In this set of exercise , you will explore how to handle bigdata with RevoscaleR package from Microsoft R (previously Revolution Analytics).It comes with Microsoft R client . You can get it from here . get the Credit card fraud data set from revolutionanalytics and lets get started
Answers to the exercises are available here.Please check the documentation before starting these exercise set
If you obtained a different (correct) answer than those listed on the solutions page, please feel free to post your answer as a comment on that page.
The heart of RevoScaleR is the xdf file format , convert the creditcardfraud data set into xdf format .
use the newly created xdf file to get information about the variables and print 10 rows to check the data .

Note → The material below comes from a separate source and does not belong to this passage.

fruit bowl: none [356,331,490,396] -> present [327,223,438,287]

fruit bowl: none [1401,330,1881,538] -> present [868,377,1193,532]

use rxSummary ,get the summary for variables gender, balance ,cardholder where numTrans is greater than 10
use rxDataStep and create a variable avgbalpertran which is balance /numTran+numIntlTran .use rxGetInfo to check if your changes being reflected in the xdf data
use rxCor and find the correlation between the newly created variable and fraudRisk
use rxLinMod to construct the linear regression of fraudRisk on gender,balance and cardholder. Dont forget to check the summary of the model .
Find the contingency table of fraudRisk and Gender , use rxCrossTab .Hint : Figure out how to include factors in the formula .
use rxCube to find the mean balance for each of the two genders .
Create a histogram from the xdf file on balance to show the relative frequency histogram .
Create a two panel histogram with gender and fradurisk as explanatory variable to show the relative frequency of fraudrisk in two genders .